Kegels are the pelvic floor contractions that women are told to do. Everyone should do them. They make your whole body stronger, one reason is because it means you can get more intraabdominal pressure. When our stomach/contracts our organs will want to be squished out to the spot that is not applying the same amount of pressure as everywhere else. Think a tube of toothpaste. Lets not squeeze our guts out of the pelvic floor. Next, too much abdominal contraction with no pelvic floor can cause hemorrhoids.
A keagal is the act of squeezing your pelvic floor tight. I describe it to clients (and some don't like the image but they all understand it) "squeeze your ass like you are going to prison!" A kegel should be the whole pelvic floor but you should be able to contract your anus separate from your urethra.

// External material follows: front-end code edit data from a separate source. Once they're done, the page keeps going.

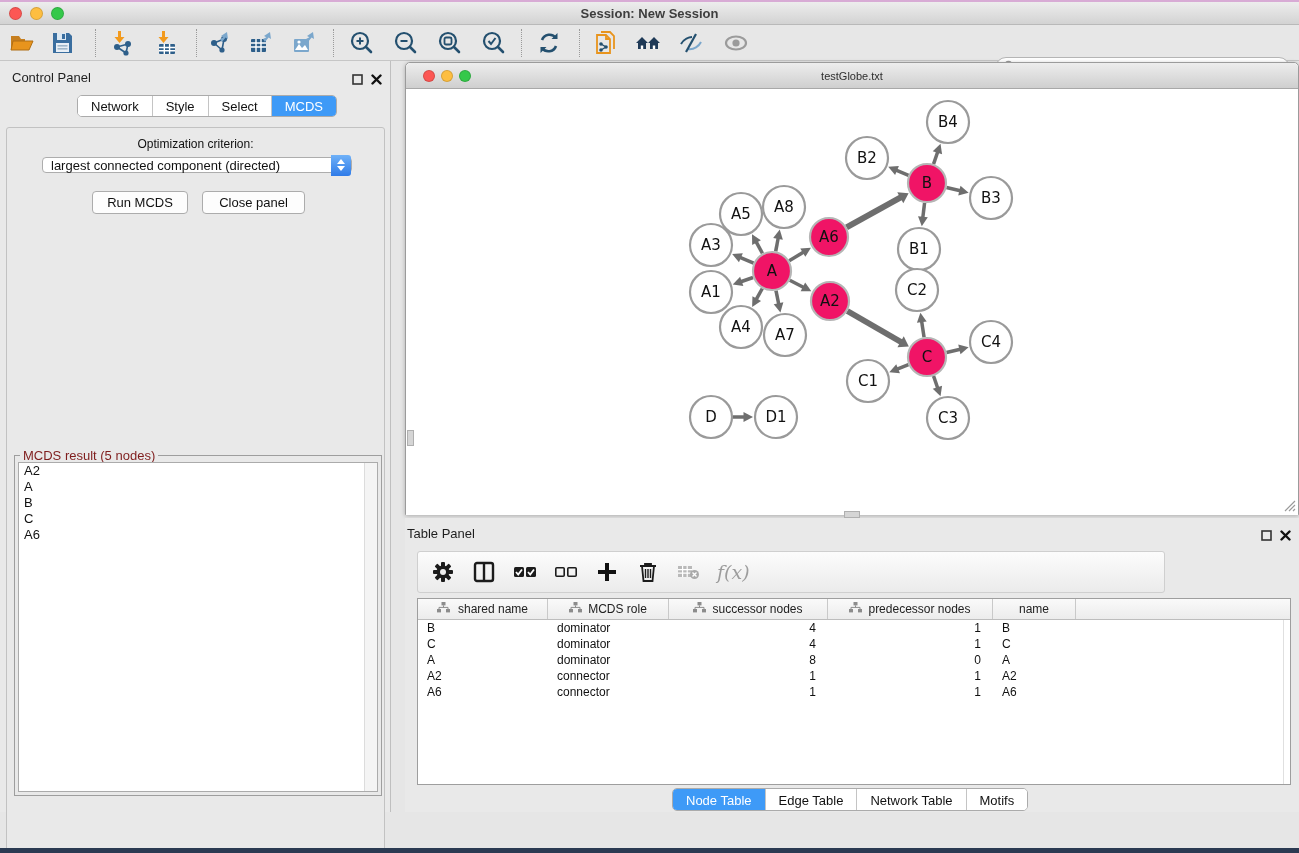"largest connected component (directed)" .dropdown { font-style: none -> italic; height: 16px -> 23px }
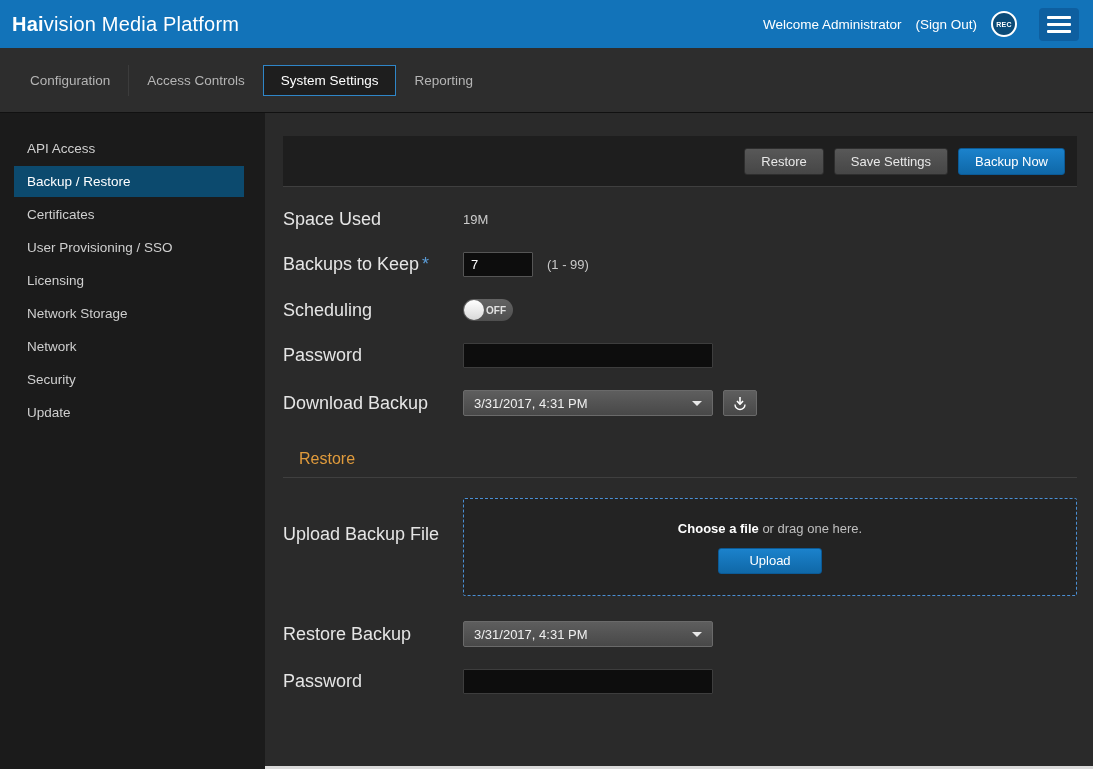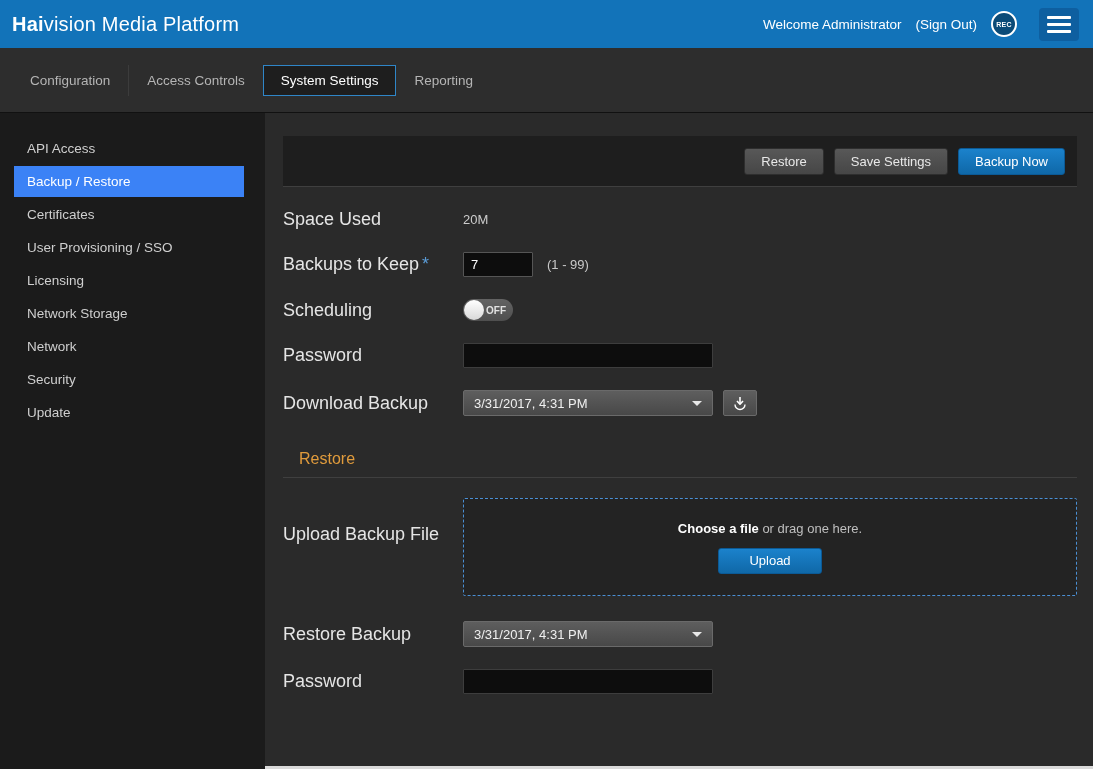"Backup / Restore" .side-item.selected { background: #3b82f6 -> #0c4a6e }
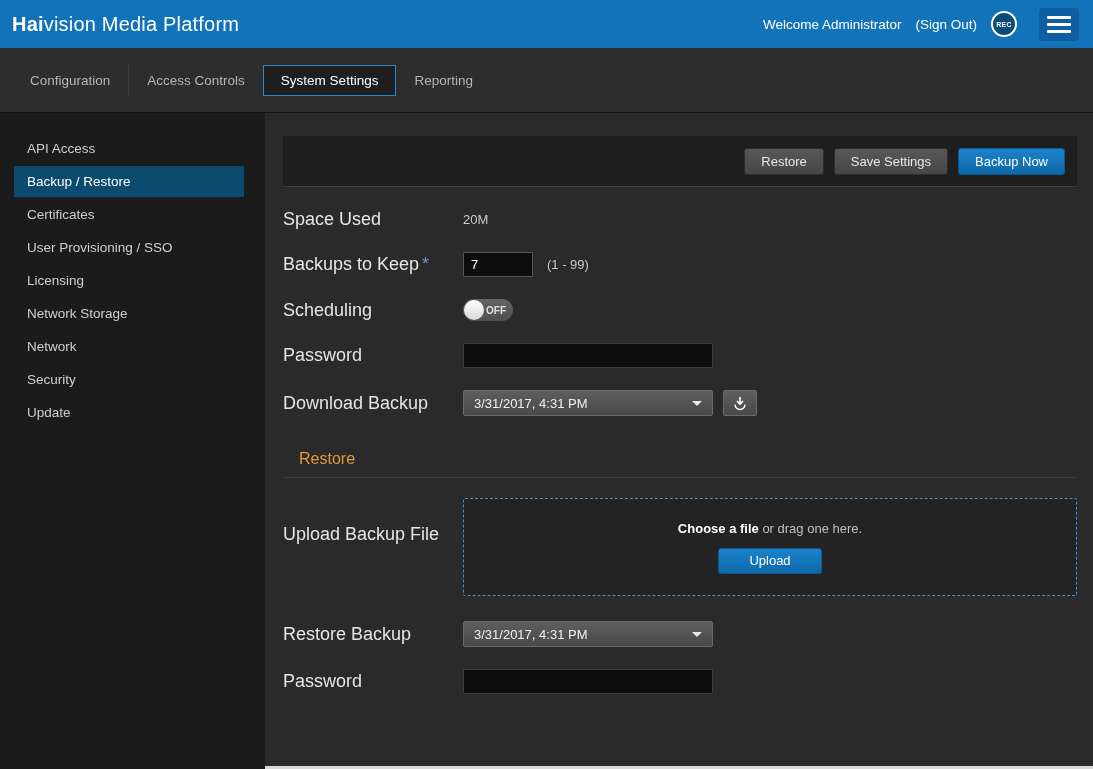"20M" div.static-value { text: 20M -> 19M }
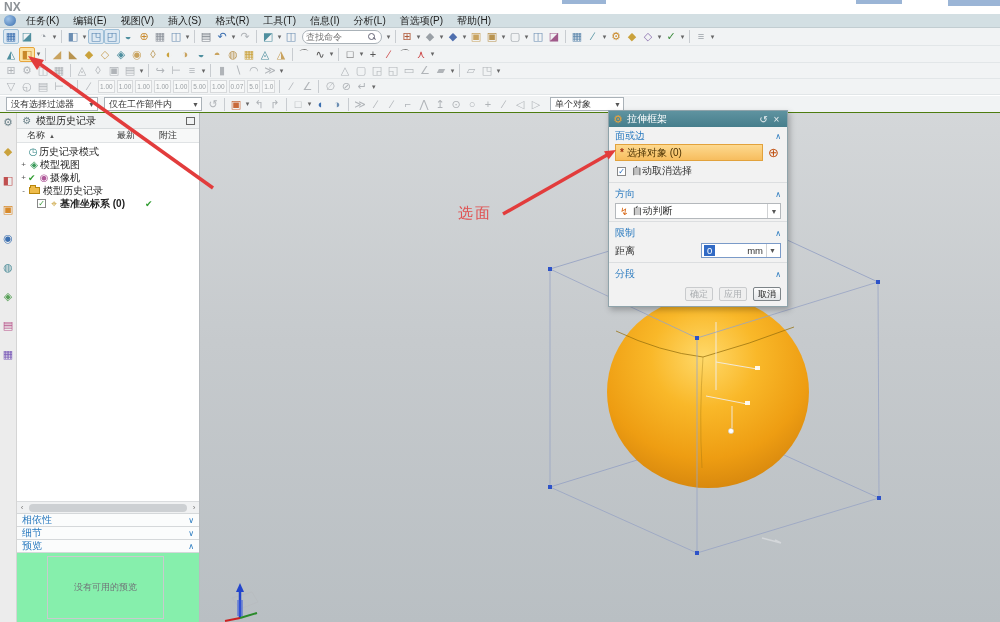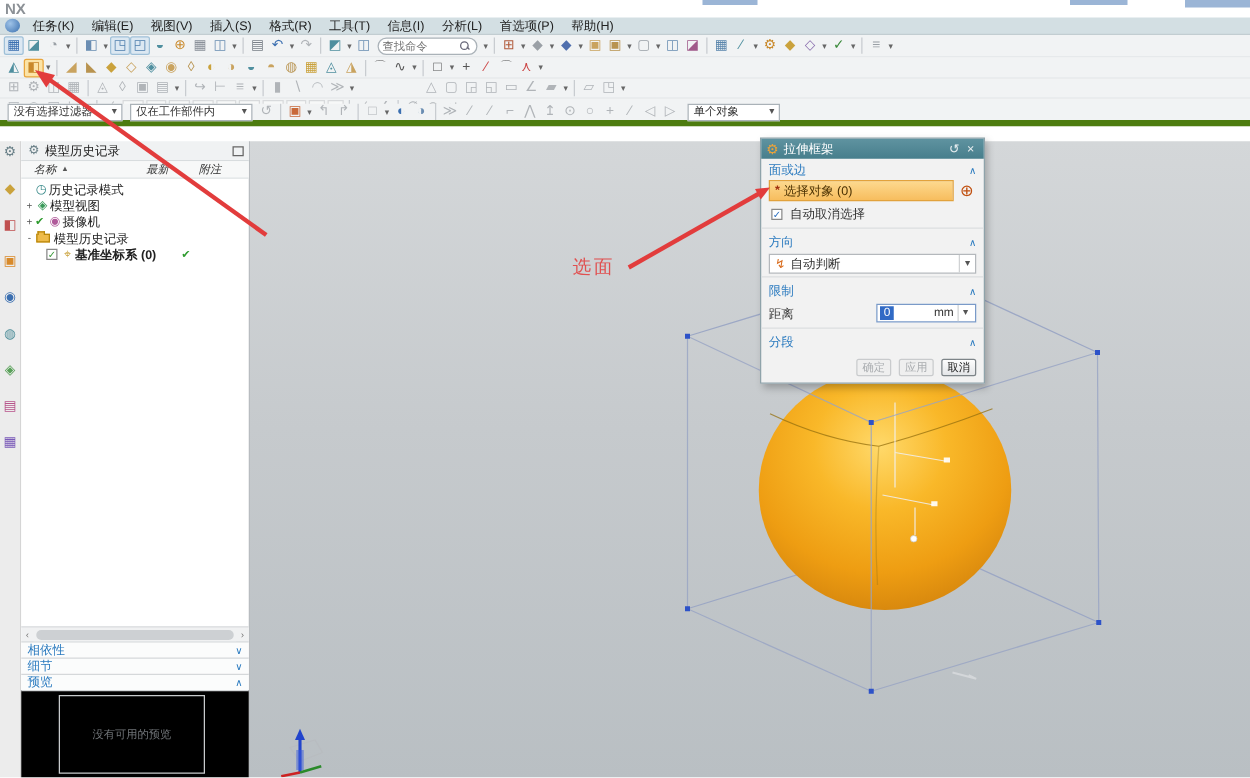"没有选择过滤器" #selbar { border-bottom: 5px solid #4d7c0f -> 2px solid #4d7c0f; top: 83px -> 96px }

Think of it like being able to make a fist or tap your fingers. Learn to tap your fingers and it will give you better awareness of what is happening with your pelvic floor.
This is the idea that many people can stabilize while standing or lying down or through a symmetrical ROM. But true CORE strength is being able to stabilize through your entire ROM and do so under a symmetrical or an asymmetrical load. If you are carrying a child on one hip all the time does your spine deviate laterally or front to back?
If you are doing a body weight Overhead squat, pushing a canoe onto the top of your car, pulling the Christmas decoration box down off the shelf, moving a hot water heater will your spine deviate. You have to train the entire ROM of your body under load. A Swiss ball crunch does not fit this idea therefore it will not help your trunk stability.
The stronger the core the less the spine deviates or the more load it takes to deviate the spine.